Ethanol Use at Indycar Race in São Paulo Means Eight Ton Reduction in CO2 Emissions
São Paulo (March 13, 2010) —This Sunday, the equivalent of eight tons of carbon dioxide (CO2) will not make it to the atmosphere, thanks to the use of sugarcane ethanol in the cars competing at the “São Paulo Indy 300,” the opening race of the 2010 IZOD IndyCar season.
The finding is in a report prepared by the Brazilian Sugarcane Industry Association (UNICA), requested by Brazilian President Luiz Inácio Lula da Silva. He made the request on February 2, during a visit by UNICA President and CEO Marcos Jank, with top executives from the Indy Racing League, Brazil’s Federal Export Development Agency (Apex-Brasil) and the Bandeirantes Television Network, which holds the rights for IndyCar broadcasts to Brazil.
The report draws a comparison between Indy, which uses ethanol, and gasoline-powered Formula 1. It concludes that the amount of CO2 emissions that will be avoided during the competition in São Paulo thanks to the use of sugarcane ethanol is the equivalent of what would be produced by a fleet of 3,600 automobiles powered by gasoline covering 14 kilometers each. Production of the document was coordinated by UNICA’s Technology and Emissions Consultant, Alfred Szwarc.
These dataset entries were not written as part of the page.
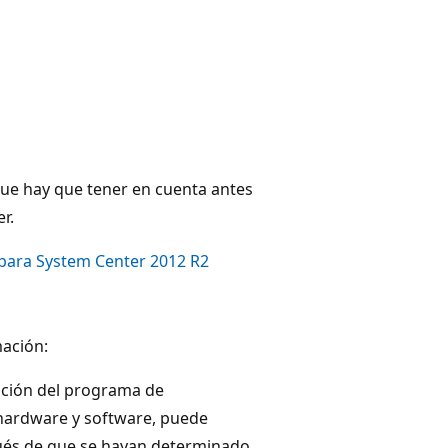
 que hay que tener en cuenta antes
r.
 para System Center 2012 R2
ación:
pción del programa de
 hardware y software, puede
pués de que se hayan determinado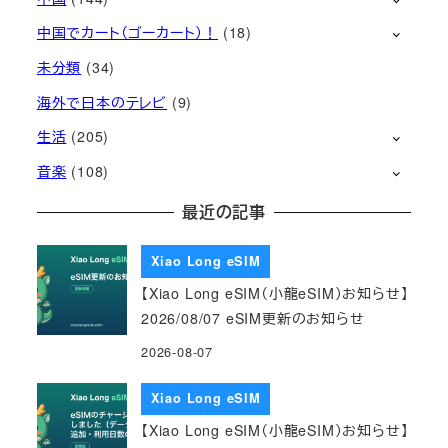
中国でカート（ゴーカート）！
(18)
未分類
(34)
海外で日本のテレビ
(9)
生活
(205)
音楽
(108)
最近の記事
Xiao Long eSIM
【Xiao Long eSIM（小龍eSIM）お知らせ】
2026/08/07 eSIM更新のお知らせ
2026-08-07
Xiao Long eSIM
【Xiao Long eSIM（小龍eSIM）お知らせ】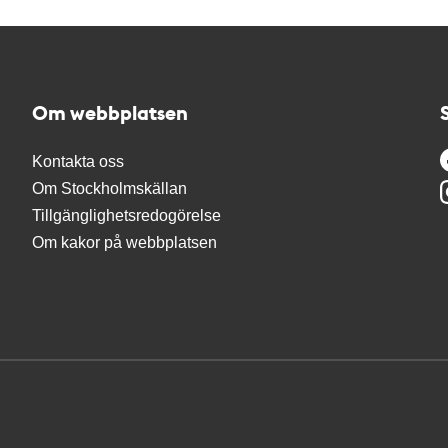
Om webbplatsen
Kontakta oss
Om Stockholmskällan
Tillgänglighetsredogörelse
Om kakor på webbplatsen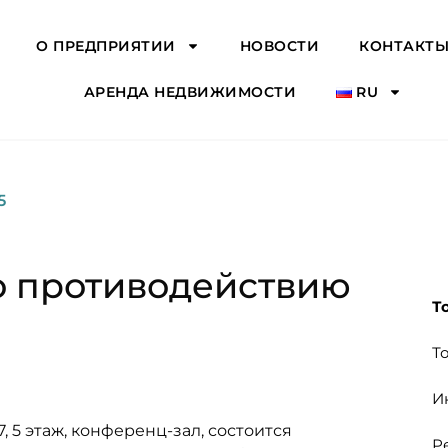
О ПРЕДПРИЯТИИ
НОВОСТИ
КОНТАКТ
АРЕНДА НЕДВИЖИМОСТИ
RU
5
о противодействию
Т
Т
И
 17, 5 этаж, конференц-зал, состоится
Р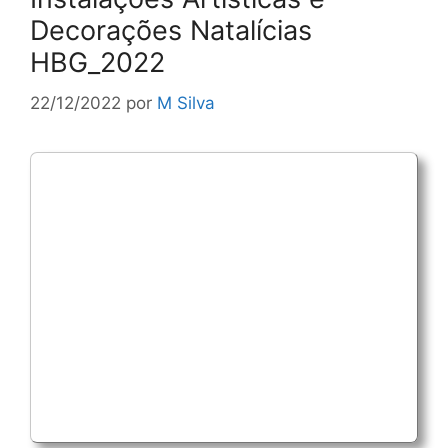
Decorações Natalícias
HBG_2022
22/12/2022
por
M Silva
“The numbers show the environmental advantages of using ethanol in IndyCar races compared to gasoline use in Formula 1. The city of São Paulo is certainly thankful that this Sunday’s race will be a sustainable event,” said Szwarc.
To complete the report (full text attached), a number of premises were considered, which include:
- Average fuel consumption by a Formula 1 car of 1.5 kilometer per liter of gasoline;
- Each liter of gasoline (with a 7.5% ethanol blend, as permitted by Formula 1 rules) generating 2.2 kilograms of CO2, discounting the amount avoided because of the blended ethanol;
- The Brazilian Grand Prix Formula 1 race held at Interlagos raceway in São Paulo is approximately 300 kilometers in length, which is about the average distance for most F-1 races, which results in the consumption of 200 liters of gasoline per vehicle per race;
- Each vehicle consumes an additional 50 liters of fuel on practice runs, qualifying and engine warm-ups.
According to Szwarc, each Formula 1 vehicle that stays in the race until the checkered flag generates about 550 kilograms of CO2. “If the fuel utilized is exclusively ethanol, the amount of CO2 would drop significantly, to about 55 kilograms, since about 90% of CO2 emissions from ethanol are neutralized by the sugarcane as it grows in the fields, absorbing CO2 as it develops. So the amount of CO2 that would be avoided with ethanol stands at around 495 kilograms of CO2 per car in the race,” concludes Szwarc.